Russian news site editor fired after warning over Ukraine coverage

Russian news site editor fired after warning over Ukraine coverage

MOSCOW - Agence France-Presse
The chief editor of one of Russia's oldest and most popular news websites, Lenta.ru, was summarily dismissed Wednesday after a state watchdog warned the site over its interviews with Ukrainian ultra-nationalists.
      
The news portal is known for its detailed coverage of figures in opposition to President Vladimir Putin, including punk rock band Pussy Riot and protest leader Alexei Navalny.        
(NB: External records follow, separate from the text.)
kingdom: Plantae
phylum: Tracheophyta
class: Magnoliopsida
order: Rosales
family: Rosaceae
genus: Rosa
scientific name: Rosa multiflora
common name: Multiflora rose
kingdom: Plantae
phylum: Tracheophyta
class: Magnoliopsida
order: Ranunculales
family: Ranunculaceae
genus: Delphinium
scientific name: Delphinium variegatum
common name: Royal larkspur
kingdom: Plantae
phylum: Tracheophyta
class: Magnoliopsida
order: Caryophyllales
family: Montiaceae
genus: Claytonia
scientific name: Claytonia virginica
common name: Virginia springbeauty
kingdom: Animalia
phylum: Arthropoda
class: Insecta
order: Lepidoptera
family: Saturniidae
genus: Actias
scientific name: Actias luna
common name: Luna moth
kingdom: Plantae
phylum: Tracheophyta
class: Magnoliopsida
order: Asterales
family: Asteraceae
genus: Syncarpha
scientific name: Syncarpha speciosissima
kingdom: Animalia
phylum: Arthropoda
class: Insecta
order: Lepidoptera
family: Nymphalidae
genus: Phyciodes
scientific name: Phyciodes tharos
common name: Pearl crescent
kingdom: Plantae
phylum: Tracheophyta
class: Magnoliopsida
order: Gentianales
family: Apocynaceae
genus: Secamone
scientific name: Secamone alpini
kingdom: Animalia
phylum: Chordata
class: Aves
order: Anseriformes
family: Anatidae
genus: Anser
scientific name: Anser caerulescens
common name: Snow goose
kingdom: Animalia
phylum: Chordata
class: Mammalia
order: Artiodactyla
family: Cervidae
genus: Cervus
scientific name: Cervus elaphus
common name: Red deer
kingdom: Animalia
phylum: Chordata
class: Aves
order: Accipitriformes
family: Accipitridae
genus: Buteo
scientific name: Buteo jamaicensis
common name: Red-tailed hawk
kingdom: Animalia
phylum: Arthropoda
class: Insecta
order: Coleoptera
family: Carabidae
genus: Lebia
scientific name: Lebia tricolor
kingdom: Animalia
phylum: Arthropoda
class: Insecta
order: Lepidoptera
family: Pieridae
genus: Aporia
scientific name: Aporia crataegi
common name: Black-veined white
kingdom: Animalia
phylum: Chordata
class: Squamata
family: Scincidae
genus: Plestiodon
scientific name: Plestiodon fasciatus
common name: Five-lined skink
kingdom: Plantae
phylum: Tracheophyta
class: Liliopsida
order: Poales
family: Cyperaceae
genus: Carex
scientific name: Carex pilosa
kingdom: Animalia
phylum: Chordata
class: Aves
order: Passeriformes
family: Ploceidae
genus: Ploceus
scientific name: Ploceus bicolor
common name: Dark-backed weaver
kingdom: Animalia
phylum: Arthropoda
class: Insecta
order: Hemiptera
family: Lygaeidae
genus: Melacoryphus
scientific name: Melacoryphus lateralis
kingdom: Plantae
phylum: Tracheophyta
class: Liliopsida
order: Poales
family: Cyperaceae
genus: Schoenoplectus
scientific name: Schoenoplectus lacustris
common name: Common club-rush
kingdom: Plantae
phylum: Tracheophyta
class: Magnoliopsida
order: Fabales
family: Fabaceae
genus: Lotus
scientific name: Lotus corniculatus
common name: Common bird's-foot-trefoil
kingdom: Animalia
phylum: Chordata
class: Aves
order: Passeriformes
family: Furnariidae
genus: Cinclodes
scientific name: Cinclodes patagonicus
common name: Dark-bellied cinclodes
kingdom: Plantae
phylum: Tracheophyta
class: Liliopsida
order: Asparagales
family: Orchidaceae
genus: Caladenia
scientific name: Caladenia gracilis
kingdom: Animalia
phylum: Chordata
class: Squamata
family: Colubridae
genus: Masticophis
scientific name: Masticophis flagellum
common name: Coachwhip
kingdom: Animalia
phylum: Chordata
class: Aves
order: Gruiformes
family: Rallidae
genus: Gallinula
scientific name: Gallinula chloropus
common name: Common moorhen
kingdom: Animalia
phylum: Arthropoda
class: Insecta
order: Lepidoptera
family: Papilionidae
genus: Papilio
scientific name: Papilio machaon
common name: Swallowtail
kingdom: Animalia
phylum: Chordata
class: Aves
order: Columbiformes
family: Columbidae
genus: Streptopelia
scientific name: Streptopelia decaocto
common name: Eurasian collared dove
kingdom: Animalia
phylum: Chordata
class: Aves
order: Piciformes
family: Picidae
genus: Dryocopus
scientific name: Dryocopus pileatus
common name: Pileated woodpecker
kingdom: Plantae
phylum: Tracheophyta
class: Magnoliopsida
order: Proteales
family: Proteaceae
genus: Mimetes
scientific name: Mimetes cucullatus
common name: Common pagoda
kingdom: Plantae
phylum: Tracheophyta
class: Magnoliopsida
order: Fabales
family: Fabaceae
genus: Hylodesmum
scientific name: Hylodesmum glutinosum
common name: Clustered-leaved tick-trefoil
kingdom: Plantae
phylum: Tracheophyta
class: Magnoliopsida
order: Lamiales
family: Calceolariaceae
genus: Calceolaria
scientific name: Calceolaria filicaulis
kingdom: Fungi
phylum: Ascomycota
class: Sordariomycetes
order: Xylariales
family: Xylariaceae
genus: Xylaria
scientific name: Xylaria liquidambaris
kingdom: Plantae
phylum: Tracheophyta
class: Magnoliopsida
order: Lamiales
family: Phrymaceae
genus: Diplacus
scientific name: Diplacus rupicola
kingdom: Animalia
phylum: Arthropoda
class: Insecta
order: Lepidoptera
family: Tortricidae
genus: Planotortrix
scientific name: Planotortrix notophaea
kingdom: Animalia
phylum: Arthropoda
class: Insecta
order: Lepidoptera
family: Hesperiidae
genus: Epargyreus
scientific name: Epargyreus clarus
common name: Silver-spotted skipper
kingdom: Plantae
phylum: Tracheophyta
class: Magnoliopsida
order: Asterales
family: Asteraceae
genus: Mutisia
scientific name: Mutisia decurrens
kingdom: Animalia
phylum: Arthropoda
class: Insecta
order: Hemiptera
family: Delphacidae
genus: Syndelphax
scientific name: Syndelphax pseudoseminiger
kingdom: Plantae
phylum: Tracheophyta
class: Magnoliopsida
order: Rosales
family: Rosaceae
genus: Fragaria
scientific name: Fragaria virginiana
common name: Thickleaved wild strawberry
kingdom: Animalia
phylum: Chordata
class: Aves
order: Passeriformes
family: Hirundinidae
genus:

Owner Alexander Mamut took the decision to fire editor-in-chief Galina Timchenko with immediate effect, the site said in a brief statement that did not give a reason for her dismissal.
      
"This is definitely it now. Thanks, it has been very interesting," Timchenko wrote on Facebook.
      
Timchenko had headed Lenta.ru since 2004 and had worked there since its launch in 1999.
      
She has been replaced by an editor who previously worked for a news website seen as pro-Kremlin.
      
Timchenko's sudden departure comes after a Russian government media watchdog earlier Wednesday issued an official warning to Lenta.ru for "distributing materials of extremist nature."        

It cited an interview with a member of Ukraine's Pravy Sektor, or Right Sector, a far-right radical movement that fought police during protest clashes in Kiev last month, as well as an article quoting the movement's leader Dmytro Yarosh.
      
"In the texts of these materials there are statements aimed at inciting ethnic hatred," the watchdog said in a statement.
      
Two warnings by the watchdog in the course of a year are sufficient grounds to shut down a media outlet.
      
A Moscow court on Wednesday issued an arrest warrant in absentia for Yarosh on suspicion of inciting "terrorism."         

Independent reporters and media obervers responded with dismay to Timchenko's dismissal.
      
"This dismissal is acknowledgement of you as the head of a quality independent outlet," Yevgenia Albats of opposition magazine The New Times wrote on Timchenko's Facebook page.
      
"The whole of the Russian Internet is being wrapped in barbed wire," wrote Pussy Riot band member Maria Alyokhina on Twitter.
      
"I respect Lenta," tweeted former US ambassador Michael McFaul.
      
Russia's media landscape dramatically changed this year when the only state news agency to experiment with a more Western approach to news reporting, RIA Novosti, was abruptly wound up and relaunched under the same editorship as RT television.
      
In an interview with Afisha magazine earlier this year, Timchenko complained that "mass media are put in a situation where you cannot work without constantly watching your back."       

 Mamut is estimated by Forbes magazine to be worth $2.3 billion. He owns the British book shop chain Waterstone's.